There we were, in the middle of a conversation with Fr. Garbini on a bench in the monumental Duomo of Milan, when a local television reporter approached and launched a "Don Luigi?" full of recognition in the direction of this special reporter for Le Monde. We don't want to know which of the two of us is more right for the part, but you will surely understand that a young long-haired man wearing glasses à la John Lennon, a black shirt, and silvery tennis shoes [see his picture] would not immediately be recognized as the musical advisor of the Diocese of Milan.

This adopted Milanese explains that, first of all, he was lucky to be appointed in a parish with an exalted musical past. The church of San Marco, where Verdi's Requieum was premiered in 1874, became an important location for sacred music in which well-known conductors like Claudio Abbado and Riccardo Muti have given concerts. Even before arriving there, in 1998, Don Luigi found great support in Cardinal Carlo Maria Martini: "It was he who asked me to examine the use of music in the churches of the diocese," says the founder of the Laboratory of Contemporary Music in the Service of the Liturgy (LmcsL). A musician by training, Don Luigi had not at all abandoned his contact with the muse when he entered the seminary.
He was an organist and had close family ties with the composer who founded the Laboratory with him. He also claims that the room where he lives at San Marco is "without doubt the one that Mozart occupied in 1770 for four months when he went to Bologna to study with Padre Martini."

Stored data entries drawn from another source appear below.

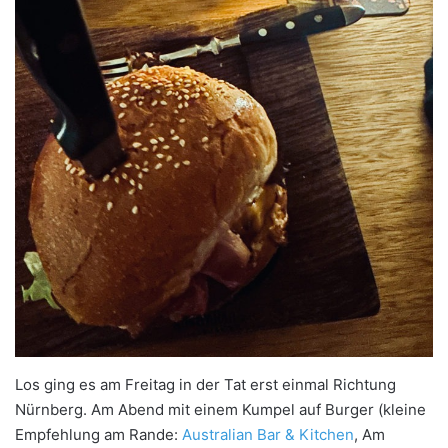
Los ging es am Freitag in der Tat erst einmal Richtung
Nürnberg. Am Abend mit einem Kumpel auf Burger (kleine
Empfehlung am Rande:
Australian Bar & Kitchen
, Am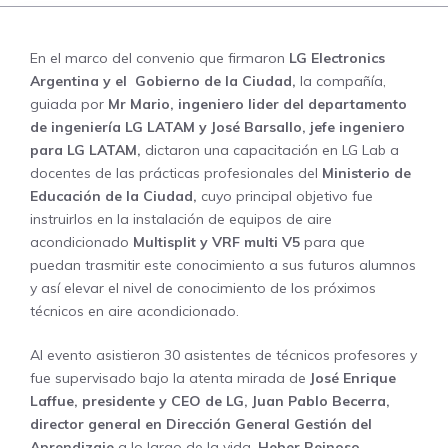
En el marco del convenio que firmaron
LG Electronics
Argentina y el Gobierno de la Ciudad,
la compañía,
guiada por
Mr Mario, ingeniero lider del departamento
de ingeniería LG LATAM y José Barsallo, jefe ingeniero
para LG LATAM,
dictaron una capacitación en LG Lab a
docentes de las prácticas profesionales del
Ministerio de
Educación de la Ciudad,
cuyo principal objetivo fue
instruirlos en la instalación de equipos de aire
acondicionado
Multisplit y VRF multi V5
para que
puedan trasmitir este conocimiento a sus futuros alumnos
y así elevar el nivel de conocimiento de los próximos
técnicos en aire acondicionado.
Al evento asistieron 30 asistentes de técnicos profesores y
fue supervisado bajo la atenta mirada de
José Enrique
Laffue, presidente y CEO de LG, Juan Pablo Becerra,
director general en Dirección General Gestión del
Aprendizaje
a lo largo de la vida,
Heber Reinoso,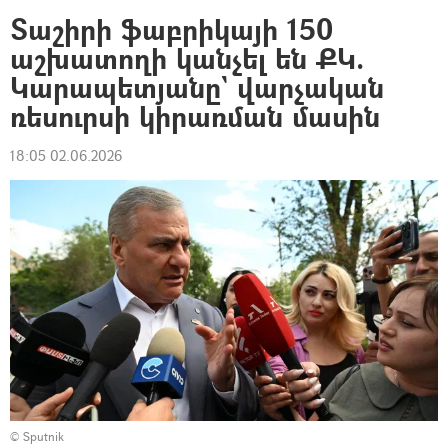
Տաշիրի ֆաբրիկայի 150
աշխատողի կանչել են ՔԿ.
Կարապետյանը` վարչական
ռեսուրսի կիրառման մասին
18:05 02.06.2026
© Sputnik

What interests me, in particular, is that Don Luigi represents what may have become of the Vatican if the reformist camp of cardinals had been able to win a majority in the recent conclave. Don Luigi's boss, the man who ordained him a priest, is the Archbishop Emeritus of Milan, Carlo Maria Martini, who was one of leading "left-wing" cardinals widely considered papabile. If he had been elected instead of Benedict XVI, would Stockhausen have composed a setting of Tu es Petrus for the new pope's coronation? Would we have had a Missa Electronica from Henri Pousseur? A Magnificat Concrète by Pierre Henry? The possibilities are endless.

I am not as troubled as Alex Ross by the musical tastes of the new pope, because I think Gregorian chant and the polyphonic heritage of the Catholic Church are historical treasures that have been allowed to fall largely into obscurity and disuse. Catholics travel from around the world to see the great examples of Catholic art history in Rome, but what do they sing and hear when they go there, or anywhere else for that matter? As we remarked time after time on our recording trip to Rome, people sing the same derivative folk music crap in St. Peter's, San Paolo, the Lateran, wherever, without any sense of shame. Palestrina is the musical counterpart of Michelangelo, so why would you be content with something like Pescador de Hombres (.PDF file): in whatever language you sing it (and we heard it sung in many of them over the course of several days in Rome), it's still jejune. Yes, I know, it was one of the former pope's favorite tunes, but I really find it unspeakably vulgar, at least in the context of the marvelous edifice of St. Peter's, built and decorated by artists like Michelangelo, Bramante, Maderna, and Bernini.

As it turns out, the other side would have probably had its own interest, too, if Don Luigi had gone to Rome with Cardinal Martini, to advise on the future of liturgical music. Thank God, neither side appears to favor Pescador de Hombres.